Of course it is not as 9059,8 J rounds to 9060 J + you were supposed to answer in kJ.

Could you draw a picture and host it on eg. http://www.imageshack.us" [Broken], as I'm rather confused about the setup of the problem?

Last edited by a moderator: May 2, 2017
5. Oct 16, 2005

### nimaim

Haha, should have made myself more clear. Of course I entered 9.0598 kJ on the web as an answer; was still wrong though (I'm only speaking im terms of J to be more clear about what I did exactly).

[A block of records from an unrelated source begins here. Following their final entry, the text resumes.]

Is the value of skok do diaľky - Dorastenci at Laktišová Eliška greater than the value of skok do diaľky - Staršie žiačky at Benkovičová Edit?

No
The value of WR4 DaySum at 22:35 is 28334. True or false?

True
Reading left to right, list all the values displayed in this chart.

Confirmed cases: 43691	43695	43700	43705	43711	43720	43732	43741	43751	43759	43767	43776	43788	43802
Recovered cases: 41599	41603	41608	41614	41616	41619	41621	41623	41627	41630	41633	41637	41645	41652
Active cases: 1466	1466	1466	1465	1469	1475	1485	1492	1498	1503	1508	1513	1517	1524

Umm well there's no way for me to scan this thing, but I cropped it off my hw online and uploaded it here:

http://show.imagehosting.us/show/812253/0/nouser_812/T0_-1_812253.jpg

Thanks in advance for the help ...

Last edited by a moderator: Apr 21, 2017
6. Oct 16, 2005

### Staff: Mentor

If you want to calculate the change in KE of the mass on the incline, then calculate the net force on that mass. (You'll have to solve for the tension.) Or you can just solve for the acceleration and use kinematics.

7. Oct 16, 2005

### nimaim

The thing is ... that's exactly what I did Doc. I don't know any kinematics but what you said b4, calculate the net force on that mass. That's what I did, here's the equation I used to calc. the net force (should be correct)

-(10.1)(9.8)(sin38.3) + T (which you have to use the second block to get, which is equal to (65)(9.8) - (0.299)(10.1)(9.8)(cos38.3)

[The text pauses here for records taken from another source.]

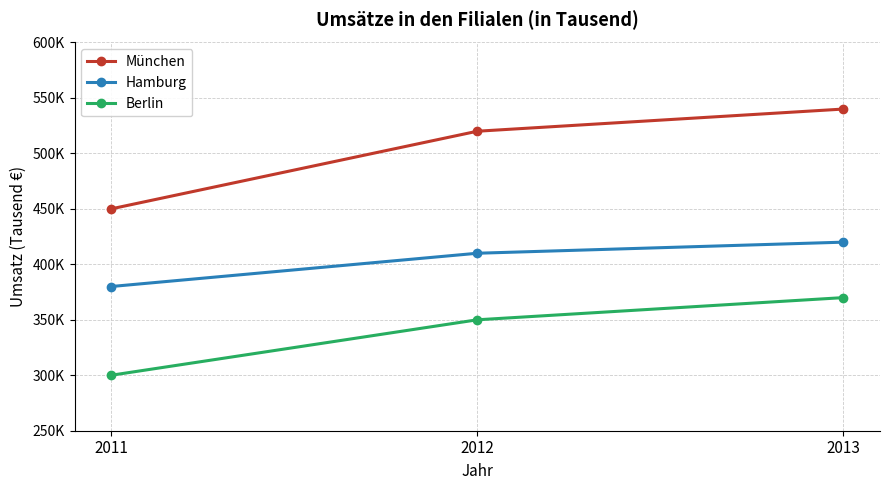

What are all the series names shown in the legend?

München, Hamburg, Berlin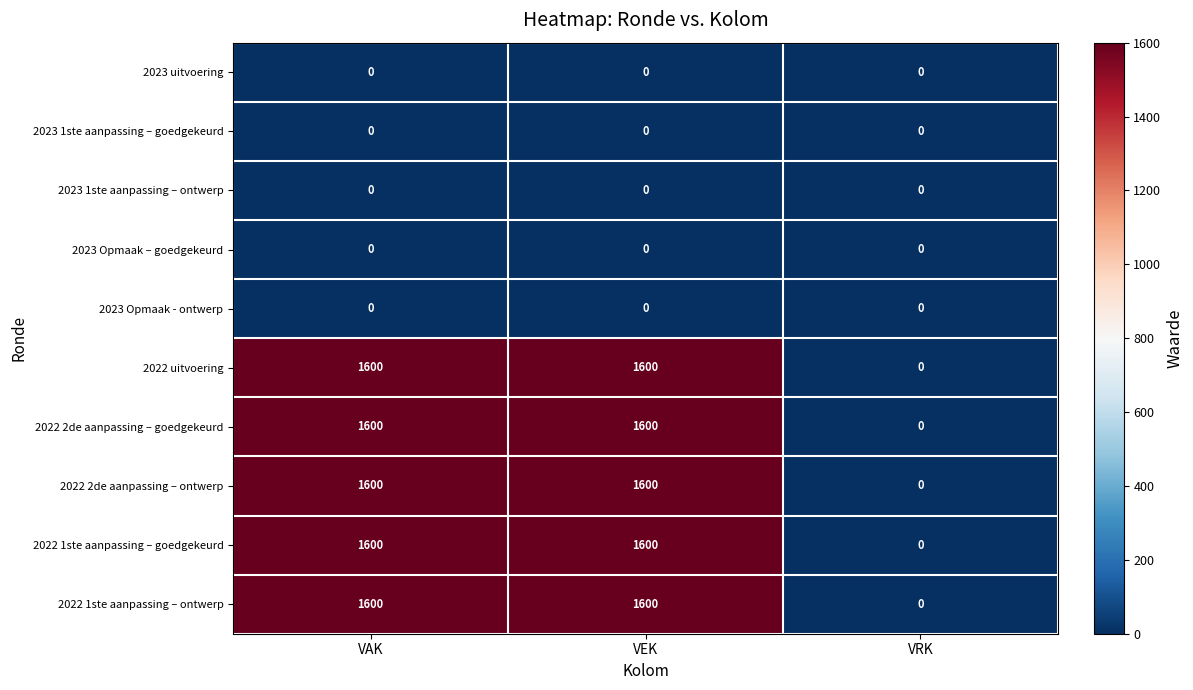

Reading left to right, what are all the values shown in this chart?

2023 uitvoering: VAK=0	VEK=0	VRK=0
2023 1ste aanpassing – goedgekeurd: VAK=0	VEK=0	VRK=0
2023 1ste aanpassing – ontwerp: VAK=0	VEK=0	VRK=0
2023 Opmaak – goedgekeurd: VAK=0	VEK=0	VRK=0
2023 Opmaak - ontwerp: VAK=0	VEK=0	VRK=0
2022 uitvoering: VAK=1600	VEK=1600	VRK=0
2022 2de aanpassing – goedgekeurd: VAK=1600	VEK=1600	VRK=0
2022 2de aanpassing – ontwerp: VAK=1600	VEK=1600	VRK=0
2022 1ste aanpassing – goedgekeurd: VAK=1600	VEK=1600	VRK=0
2022 1ste aanpassing – ontwerp: VAK=1600	VEK=1600	VRK=0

in simplified terms: -61.3457 + 637 - 0.299(77.6772) = 552.429 yes ?

So how exactly do I calculate the net force just on that ONE block? Didn't I just do that since you HAVE to use block #2 to calculate the tension force with? Still not getting this ... :/ BTW, my negative / positive signs in finding the force have to do with the coordinate axis I used, I used it parallel to the friction force (x) and parallel to the normal force (y).

Anyway, I did what you said and solved for tension without the use of the second block and got 84.5712 (-T = -61.3457 -0.299(77.6772)). But what to do after that?

Wait, would acceleration be zero on both masses? It would, correct? Erm, this prob. is irritating me now ...

Last edited: Oct 16, 2005
8. Oct 16, 2005

### Staff: Mentor

You are assuming that the tension equals the weight of the hanging mass. Nope! (If that were true, the net force on the hanging mass would be zero: no acceleration.) You have to solve for the tension and the acceleration. Write Newton's 2nd law for each mass separately.

Another way to solve this is to use energy methods.

9. Oct 16, 2005

### nimaim

Ok so both masses DO have acceleration? I guess I'll try writing newton's law for each mass again; but in that case, I would HAVE to use the value of T that I got for the second mass into the first mass's equation wudnt I? or else I would have two unknowns: tension and acceleration ... Is the energy method of doing this problem easier; if so, please show me how, I would like to learn it ... Seems newton's law for doing this problem takes a lot more work

10. Oct 16, 2005

### Staff: Mentor

You'll have two equations and two unknowns.
The initial mechanical energy (PE + KE) = final mechanical energy + energy lost to friction.